Нет, борода у Пушкина, конечно же, помянута ради красного словца, в полемическом или, вернее, в риторическом задоре. Бритые священники, «вращающиеся» в «хорошем» обществе, в том обществе, в котором захлебнулся и погиб сам Пушкин, — такая картина вряд ли могла показаться ему привлекательной. Говоря о бороде, которую носят наши священники, Пушкин имел в виду кастовость, отчужденность духовенства не от «высшего света», а от общества людей образованных.
Но кастовость белого духовенства была и по другим причинам бедствием для нашей церкви. Положение, когда сын священника или диакона обязан был идти в священники, потому что в противном случае по действующему закону становился крестьянином, такое назвать иначе, чем ужасным, не могу! Сколько молодых людей без призвания, колеблющихся и даже неверующих, облачались в ризы и годами, десятилетиями, до седых волос выходили на амвон, чтобы нести русскому народу слово Истины?!
Но опять меня занесло в сторону, опять заговорил я о том, что больше всего меня сейчас волнует: о сохранении чистоты и свободы православия. Свободы внешней и свободы внутренней. Свободы от государства, от политики, от власти сильных мира сего. И свободы от лжи, от корысти, от любоначалия, от малодушия и маловерия… Никто не может принудить сына священника наследовать его сан. И никто не властен запретить ему этот сан принять, — по велению сердца, по подсказке совести, с верой и благоговением, а не потому, что, скажем, при каких-то обстоятельствах стало материально выгоднее служить в церкви, чем быть учителем, врачом или продавцом в магазине.
Сейчас у меня мелькнула мысль, которую я тут же попытаюсь записать. Потому что хотя она и не имеет прямой связи с тем, о чем я только что говорил, но ведь мелькнула-то она почему-то именно сию минуту!
Мысль такая: для церкви нашей, а следовательно, и для родины теократический строй опаснее всякого другого, даже нынешнего. Ибо нет большего зла, чем то зло, которое творится именем Бога.
Вот только что радио сообщило, что за один вчерашний день в Иране расстрелян 21 человек — это все те, кого объявили врагами Аллаха и имама. Кровь проливается каждый день. И уже начался террор ответный. Убили на улице какого-то помощника аятоллы Хомейни. Схватили на улице и куда-то увезли сыновей другого аятоллы.
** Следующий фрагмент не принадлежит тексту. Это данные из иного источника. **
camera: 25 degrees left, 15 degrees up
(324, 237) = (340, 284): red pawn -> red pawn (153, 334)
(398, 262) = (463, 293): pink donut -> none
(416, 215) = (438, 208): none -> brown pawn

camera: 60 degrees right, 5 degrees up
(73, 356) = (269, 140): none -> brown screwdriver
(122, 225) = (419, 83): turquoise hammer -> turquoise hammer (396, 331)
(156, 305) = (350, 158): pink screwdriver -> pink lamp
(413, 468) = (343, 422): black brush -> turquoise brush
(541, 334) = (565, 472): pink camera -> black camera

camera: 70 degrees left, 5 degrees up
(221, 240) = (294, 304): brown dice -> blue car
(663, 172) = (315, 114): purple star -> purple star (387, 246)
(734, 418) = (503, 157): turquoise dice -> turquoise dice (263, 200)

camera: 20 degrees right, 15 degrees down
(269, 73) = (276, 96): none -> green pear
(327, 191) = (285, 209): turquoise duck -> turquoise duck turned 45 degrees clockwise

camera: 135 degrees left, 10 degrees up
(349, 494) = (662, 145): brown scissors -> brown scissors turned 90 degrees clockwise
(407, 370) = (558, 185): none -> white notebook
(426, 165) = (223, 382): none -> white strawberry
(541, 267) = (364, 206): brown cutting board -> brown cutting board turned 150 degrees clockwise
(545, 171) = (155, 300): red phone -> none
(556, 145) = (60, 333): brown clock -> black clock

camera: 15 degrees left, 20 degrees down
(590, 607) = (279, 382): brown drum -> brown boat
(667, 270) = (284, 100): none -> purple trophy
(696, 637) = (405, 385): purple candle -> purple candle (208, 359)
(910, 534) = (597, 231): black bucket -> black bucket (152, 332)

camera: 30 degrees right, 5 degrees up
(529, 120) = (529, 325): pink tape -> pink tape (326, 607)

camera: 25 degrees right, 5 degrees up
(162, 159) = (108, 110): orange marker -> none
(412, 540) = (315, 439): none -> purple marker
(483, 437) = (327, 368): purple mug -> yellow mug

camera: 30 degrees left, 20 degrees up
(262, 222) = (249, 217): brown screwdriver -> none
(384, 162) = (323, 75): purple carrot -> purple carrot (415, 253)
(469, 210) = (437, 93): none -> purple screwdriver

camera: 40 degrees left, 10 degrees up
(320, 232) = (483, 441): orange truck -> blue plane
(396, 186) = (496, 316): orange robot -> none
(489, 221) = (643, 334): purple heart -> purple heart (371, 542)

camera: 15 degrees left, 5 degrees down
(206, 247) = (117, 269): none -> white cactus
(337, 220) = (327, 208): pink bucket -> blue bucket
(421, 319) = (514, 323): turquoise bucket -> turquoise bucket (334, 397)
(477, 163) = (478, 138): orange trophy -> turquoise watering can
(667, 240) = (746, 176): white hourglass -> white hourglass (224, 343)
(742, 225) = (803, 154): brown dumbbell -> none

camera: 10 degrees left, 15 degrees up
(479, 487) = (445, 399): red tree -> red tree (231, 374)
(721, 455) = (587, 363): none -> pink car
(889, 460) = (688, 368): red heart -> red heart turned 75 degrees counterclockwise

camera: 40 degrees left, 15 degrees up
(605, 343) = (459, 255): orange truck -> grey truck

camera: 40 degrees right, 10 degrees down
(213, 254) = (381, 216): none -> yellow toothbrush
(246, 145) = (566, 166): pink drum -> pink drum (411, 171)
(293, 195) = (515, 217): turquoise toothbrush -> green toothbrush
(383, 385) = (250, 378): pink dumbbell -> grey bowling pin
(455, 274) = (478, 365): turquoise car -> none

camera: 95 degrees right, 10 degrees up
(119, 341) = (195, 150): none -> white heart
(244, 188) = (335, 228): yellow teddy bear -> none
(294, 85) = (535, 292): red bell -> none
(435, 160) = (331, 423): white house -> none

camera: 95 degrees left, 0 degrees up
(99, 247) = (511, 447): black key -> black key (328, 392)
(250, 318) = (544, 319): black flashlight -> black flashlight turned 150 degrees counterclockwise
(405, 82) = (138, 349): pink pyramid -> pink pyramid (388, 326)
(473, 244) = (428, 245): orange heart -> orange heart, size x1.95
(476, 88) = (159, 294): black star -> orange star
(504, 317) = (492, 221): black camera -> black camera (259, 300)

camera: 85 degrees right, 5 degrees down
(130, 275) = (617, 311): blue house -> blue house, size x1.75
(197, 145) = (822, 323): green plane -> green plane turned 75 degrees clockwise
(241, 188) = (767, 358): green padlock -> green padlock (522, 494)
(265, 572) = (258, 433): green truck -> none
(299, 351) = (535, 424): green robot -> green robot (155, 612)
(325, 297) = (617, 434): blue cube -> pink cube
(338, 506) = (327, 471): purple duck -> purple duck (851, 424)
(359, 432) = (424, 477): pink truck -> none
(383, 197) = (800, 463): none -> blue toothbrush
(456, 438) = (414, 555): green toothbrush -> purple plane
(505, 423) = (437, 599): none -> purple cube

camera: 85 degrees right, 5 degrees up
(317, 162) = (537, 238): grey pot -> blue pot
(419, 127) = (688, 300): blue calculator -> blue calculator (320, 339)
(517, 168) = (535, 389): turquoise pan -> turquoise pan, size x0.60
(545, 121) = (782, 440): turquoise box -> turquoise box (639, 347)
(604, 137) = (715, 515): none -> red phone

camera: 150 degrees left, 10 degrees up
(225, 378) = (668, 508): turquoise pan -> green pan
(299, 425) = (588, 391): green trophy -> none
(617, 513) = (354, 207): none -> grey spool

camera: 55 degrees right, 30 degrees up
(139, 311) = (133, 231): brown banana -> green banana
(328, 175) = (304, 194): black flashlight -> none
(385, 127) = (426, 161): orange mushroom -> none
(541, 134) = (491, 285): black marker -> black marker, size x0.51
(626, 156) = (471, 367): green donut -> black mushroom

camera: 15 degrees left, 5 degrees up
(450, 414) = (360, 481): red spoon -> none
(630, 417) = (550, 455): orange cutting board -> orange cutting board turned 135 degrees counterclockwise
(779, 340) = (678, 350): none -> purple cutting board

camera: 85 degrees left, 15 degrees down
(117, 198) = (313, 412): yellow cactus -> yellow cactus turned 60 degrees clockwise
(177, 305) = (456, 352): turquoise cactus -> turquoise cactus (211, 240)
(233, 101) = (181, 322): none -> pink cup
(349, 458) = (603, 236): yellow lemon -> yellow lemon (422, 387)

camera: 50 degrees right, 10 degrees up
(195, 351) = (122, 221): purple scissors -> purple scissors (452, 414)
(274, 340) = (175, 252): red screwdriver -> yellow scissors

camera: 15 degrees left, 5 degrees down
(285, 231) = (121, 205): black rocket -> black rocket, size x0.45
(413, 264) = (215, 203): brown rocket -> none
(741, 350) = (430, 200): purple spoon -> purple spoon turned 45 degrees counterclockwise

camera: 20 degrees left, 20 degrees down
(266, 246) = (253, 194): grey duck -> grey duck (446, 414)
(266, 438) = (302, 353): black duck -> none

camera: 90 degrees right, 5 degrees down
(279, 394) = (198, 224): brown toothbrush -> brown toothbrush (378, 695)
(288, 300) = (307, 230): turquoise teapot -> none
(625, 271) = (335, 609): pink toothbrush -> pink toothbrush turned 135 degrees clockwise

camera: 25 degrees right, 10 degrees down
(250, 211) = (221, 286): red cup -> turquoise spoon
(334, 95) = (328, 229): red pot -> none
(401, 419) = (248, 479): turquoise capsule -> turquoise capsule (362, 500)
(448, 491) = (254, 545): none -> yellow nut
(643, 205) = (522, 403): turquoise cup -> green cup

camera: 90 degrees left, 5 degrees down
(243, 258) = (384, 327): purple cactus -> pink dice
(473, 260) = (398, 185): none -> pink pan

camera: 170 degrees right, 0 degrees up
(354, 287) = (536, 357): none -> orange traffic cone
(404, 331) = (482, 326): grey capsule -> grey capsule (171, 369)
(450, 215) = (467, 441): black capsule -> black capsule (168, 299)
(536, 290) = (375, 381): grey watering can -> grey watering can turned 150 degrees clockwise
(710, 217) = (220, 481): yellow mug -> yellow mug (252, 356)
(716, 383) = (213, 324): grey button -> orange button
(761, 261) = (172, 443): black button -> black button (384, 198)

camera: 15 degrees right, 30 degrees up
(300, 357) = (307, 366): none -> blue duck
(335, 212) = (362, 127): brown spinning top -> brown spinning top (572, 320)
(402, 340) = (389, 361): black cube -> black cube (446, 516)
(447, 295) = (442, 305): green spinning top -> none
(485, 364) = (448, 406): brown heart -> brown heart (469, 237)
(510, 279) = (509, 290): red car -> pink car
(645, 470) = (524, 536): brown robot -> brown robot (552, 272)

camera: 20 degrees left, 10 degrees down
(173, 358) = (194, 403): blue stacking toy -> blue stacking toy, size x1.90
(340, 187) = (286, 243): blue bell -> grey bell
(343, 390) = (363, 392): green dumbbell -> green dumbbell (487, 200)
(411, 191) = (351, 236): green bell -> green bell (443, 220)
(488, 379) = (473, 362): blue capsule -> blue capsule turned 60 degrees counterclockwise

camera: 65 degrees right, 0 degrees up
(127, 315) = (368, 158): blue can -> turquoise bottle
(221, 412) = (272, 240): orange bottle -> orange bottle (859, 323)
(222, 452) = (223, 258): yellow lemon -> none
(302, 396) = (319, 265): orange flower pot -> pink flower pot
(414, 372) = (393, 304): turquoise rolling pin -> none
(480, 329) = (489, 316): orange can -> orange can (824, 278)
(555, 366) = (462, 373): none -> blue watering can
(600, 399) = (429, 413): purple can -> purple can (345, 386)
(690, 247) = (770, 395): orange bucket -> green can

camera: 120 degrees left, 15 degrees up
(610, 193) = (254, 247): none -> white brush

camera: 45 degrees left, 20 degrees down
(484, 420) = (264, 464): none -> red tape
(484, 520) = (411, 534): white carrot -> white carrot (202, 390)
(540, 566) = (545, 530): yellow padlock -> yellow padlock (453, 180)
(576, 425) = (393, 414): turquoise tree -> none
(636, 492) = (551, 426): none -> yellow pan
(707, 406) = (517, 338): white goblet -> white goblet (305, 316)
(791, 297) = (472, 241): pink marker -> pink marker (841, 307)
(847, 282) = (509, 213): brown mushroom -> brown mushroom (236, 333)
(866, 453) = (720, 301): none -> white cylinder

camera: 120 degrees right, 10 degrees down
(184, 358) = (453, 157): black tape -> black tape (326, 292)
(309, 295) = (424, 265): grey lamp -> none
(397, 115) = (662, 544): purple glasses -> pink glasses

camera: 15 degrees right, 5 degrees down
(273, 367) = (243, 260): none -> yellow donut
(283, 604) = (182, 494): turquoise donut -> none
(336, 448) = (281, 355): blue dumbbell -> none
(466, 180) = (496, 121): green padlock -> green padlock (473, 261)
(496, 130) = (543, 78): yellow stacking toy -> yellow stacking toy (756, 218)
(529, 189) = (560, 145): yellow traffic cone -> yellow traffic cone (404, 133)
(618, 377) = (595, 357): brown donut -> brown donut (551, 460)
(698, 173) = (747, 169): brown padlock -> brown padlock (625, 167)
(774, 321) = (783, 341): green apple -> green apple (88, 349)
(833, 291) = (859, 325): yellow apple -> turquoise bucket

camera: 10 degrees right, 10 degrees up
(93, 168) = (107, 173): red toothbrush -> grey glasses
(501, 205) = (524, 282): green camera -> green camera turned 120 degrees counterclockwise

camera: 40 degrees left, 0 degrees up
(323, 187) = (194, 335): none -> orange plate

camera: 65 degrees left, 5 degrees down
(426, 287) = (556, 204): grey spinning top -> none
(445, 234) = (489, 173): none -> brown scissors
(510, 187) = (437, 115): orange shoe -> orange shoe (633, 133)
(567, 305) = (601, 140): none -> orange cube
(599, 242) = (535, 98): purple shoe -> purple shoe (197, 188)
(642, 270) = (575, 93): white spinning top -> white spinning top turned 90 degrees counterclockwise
Мне думается, что мусульманский вопрос в наши дни — очень серьезный, один из серьезнейших. <…>
Вероятно, церковь наша требует обновления, очищения, но прежде всего она нуждается в свободе и независимости. Под обновлением я понимаю вовсе не то, что понимали «живоцерковники» и «обновленцы». Я, например, далеко не уверен, что следует переводить богослужение с церковно-славянского языка на русский. Если дети христиан смогут посещать школы, где церковно-славянский будет входить в программу наряду с английским, немецким и французским, то петь за литургией вместо «Отче наш, иже еси на небеси» — «Отец наш, находящийся на небе», то есть обрывать традицию, покушаться на красоту древних текстов и сладкозвучных напевов — никакой необходимости не будет.
Русский язык, как я уже говорил, должен звучать с амвона, и звучать в полную силу — только в проповеди, в том обращении к пастве, которое так любезно русскому слуху и сердцу (заметьте, как дружно и тесно сплачиваются вокруг священника молящиеся, когда, сняв свои парчовые одеяния, он выходит на амвон и каким-то уже другим, не жреческим, а обыденным, домашним голосом начинает: «Братья и сестры!»